Court Orders New Trials in Elijah McClain's Death

Ruling faults jury instructions on criminally negligent homicide charges
By Newser Editors and Wire Services
Posted Jun 4, 2026 5:08 PM CDT
Paramedics to Get New Trials in Elijah McClain's Death
Former paramedic Jeremy Cooper, who injected Elijah McClain with ketamine before his death, sits in court for sentencing, Friday, April 26, 2024, in Brighton, Colo.   (ABC News One/Pool via AP, File)

A Colorado court reversed homicide convictions against two paramedics on Thursday in the 2019 death of Elijah McClain, a Black man who was pinned down by police and injected with a fatal dose of ketamine. The appeals court ordered new trials for Aurora Fire Rescue paramedics Jeremy Cooper and Peter Cichuniec, the AP reports. McClain, 23, had been forcibly restrained and put in a neck hold by police, who stopped him in response to a suspicious person complaint as the massage therapist walked home from a convenience store in the Denver suburb in 2019. McClain's final words—"I can't breathe"—foreshadowed those of George Floyd a year later in Minneapolis, and the Colorado man's name became part of the rallying cries for social justice that swept the US in 2020.

Criminal charges against paramedics and emergency medical technicians involved in police custody cases are rare.
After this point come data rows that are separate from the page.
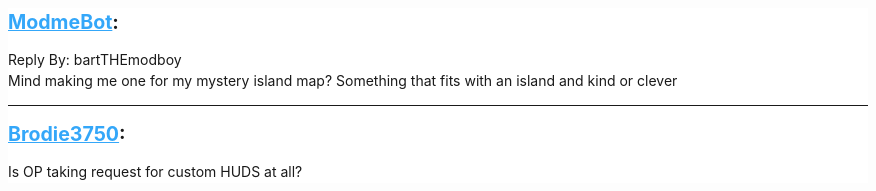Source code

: <strong style="font-size: 1.4em;"><span style="text-decoration: underline;text-decoration-color: #34a7f9;"><span style="color:#34a7f9;">ModmeBot</span></span>:</strong>

<p>Reply By: bartTHEmodboy<br />Mind making me one for my mystery island map? Something that fits with an island and kind or clever</p>

---
<strong style="font-size: 1.4em;"><span style="text-decoration: underline;text-decoration-color: #34a7f9;"><span style="color:#34a7f9;">Brodie3750</span></span>:</strong>

<p>Is OP taking request for custom HUDS at all?</p>
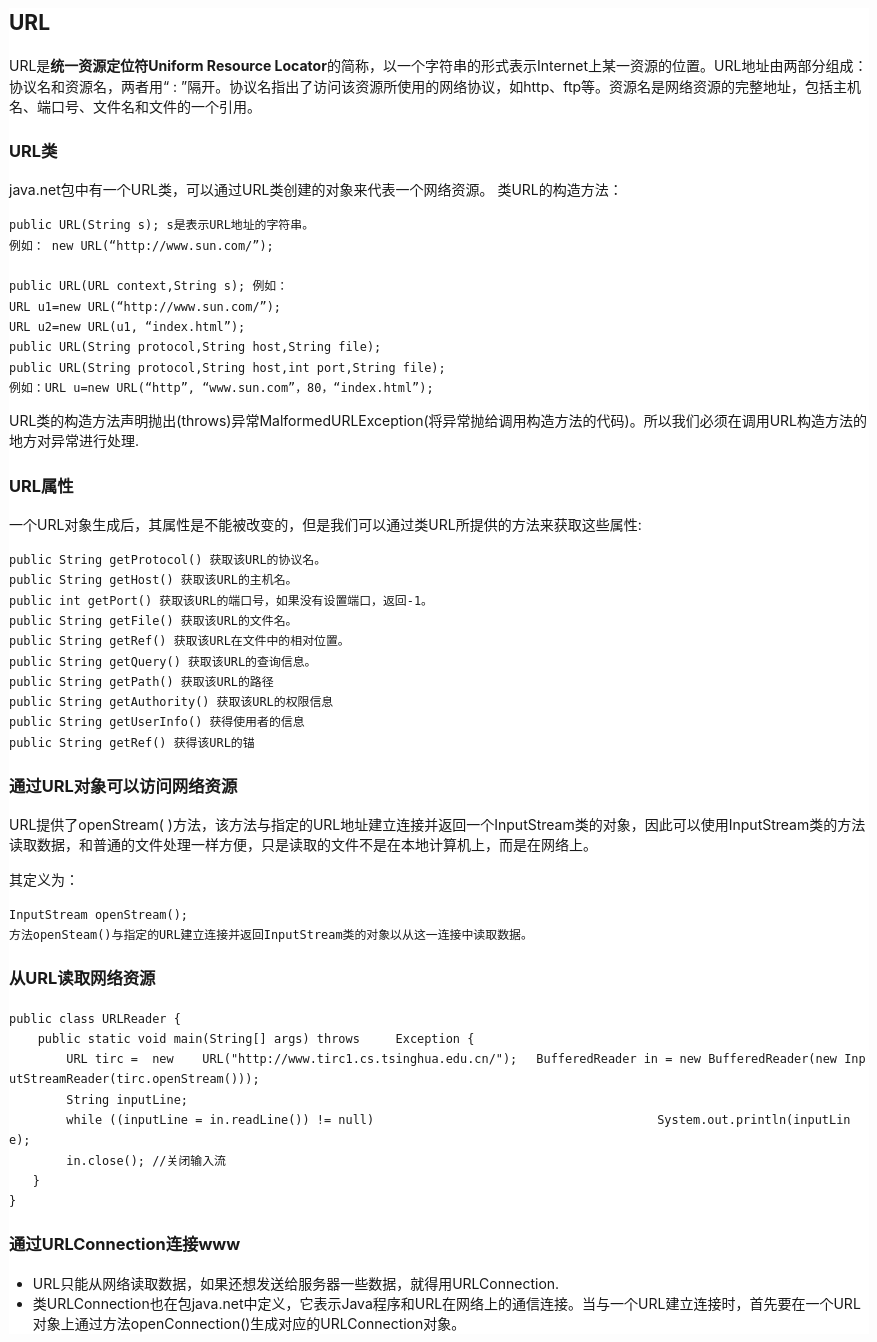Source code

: ## URL ##
URL是**统一资源定位符Uniform Resource Locator**的简称，以一个字符串的形式表示Internet上某一资源的位置。URL地址由两部分组成：协议名和资源名，两者用“ : ”隔开。协议名指出了访问该资源所使用的网络协议，如http、ftp等。资源名是网络资源的完整地址，包括主机名、端口号、文件名和文件的一个引用。

### URL类 ###
java.net包中有一个URL类，可以通过URL类创建的对象来代表一个网络资源。
类URL的构造方法：

	public URL(String s); s是表示URL地址的字符串。
	例如： new URL(“http://www.sun.com/”);

	public URL(URL context,String s); 例如：
	URL u1=new URL(“http://www.sun.com/”);
	URL u2=new URL(u1, “index.html”);
	public URL(String protocol,String host,String file);
	public URL(String protocol,String host,int port,String file);     
	例如：URL u=new URL(“http”, “www.sun.com”，80，“index.html”);

URL类的构造方法声明抛出(throws)异常MalformedURLException(将异常抛给调用构造方法的代码)。所以我们必须在调用URL构造方法的地方对异常进行处理.
### URL属性 ###
一个URL对象生成后，其属性是不能被改变的，但是我们可以通过类URL所提供的方法来获取这些属性:

	public String getProtocol() 获取该URL的协议名。
	public String getHost() 获取该URL的主机名。
	public int getPort() 获取该URL的端口号，如果没有设置端口，返回-1。
	public String getFile() 获取该URL的文件名。
	public String getRef() 获取该URL在文件中的相对位置。
	public String getQuery() 获取该URL的查询信息。
	public String getPath() 获取该URL的路径
	public String getAuthority() 获取该URL的权限信息
	public String getUserInfo() 获得使用者的信息
	public String getRef() 获得该URL的锚 

### 通过URL对象可以访问网络资源 ###
URL提供了openStream( )方法，该方法与指定的URL地址建立连接并返回一个InputStream类的对象，因此可以使用InputStream类的方法读取数据，和普通的文件处理一样方便，只是读取的文件不是在本地计算机上，而是在网络上。

其定义为：

	InputStream openStream();　
	方法openSteam()与指定的URL建立连接并返回InputStream类的对象以从这一连接中读取数据。
### 从URL读取网络资源 ###
	public class URLReader {
		public static void main(String[] args) throws     Exception { 
			URL tirc =  new    URL("http://www.tirc1.cs.tsinghua.edu.cn/"); 　BufferedReader in = new BufferedReader(new InputStreamReader(tirc.openStream()));
			String inputLine;
			while ((inputLine = in.readLine()) != null) 　　　　　　　　　　　　　　　　　　　　　　	System.out.println(inputLine); 
			in.close(); //关闭输入流
	　　}
	}
### 通过URLConnection连接www ###
* URL只能从网络读取数据，如果还想发送给服务器一些数据，就得用URLConnection.
* 类URLConnection也在包java.net中定义，它表示Java程序和URL在网络上的通信连接。当与一个URL建立连接时，首先要在一个URL对象上通过方法openConnection()生成对应的URLConnection对象。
As McClain's death and others raised questions about the use of ketamine to subdue struggling suspects, the Colorado prosecution sent shock waves through the ranks of first responders across the US. A jury in 2023 found Cooper and Cichuniec guilty of criminally negligent homicide following a weekslong trial in state district court. The jurors also found Cichuniec guilty of second-degree felony assault. Cichuniec received five years in prison. Cooper avoided prison and was sentenced to 14 months in jail with work release and probation.

The appeals court upheld Cichuniec's assault conviction but faulted the instructions given to jurors with respect to the criminally negligent homicide charges before they deliberated. Thursday's ruling sends their cases back to a lower court for a new trial on that charge. Cichuniec was released early from prison in 2024 after a judge reduced his sentence to four years' probation. That judge, Mark Warner, cited "unusual and extenuating circumstances," a part of Colorado's mandatory sentencing law that allows a court to modify a sentence after a defendant has served at least 119 days in prison. Warner said that Cichuniec had to make a quick decision the night of the arrest as the highest-ranking paramedic at the scene.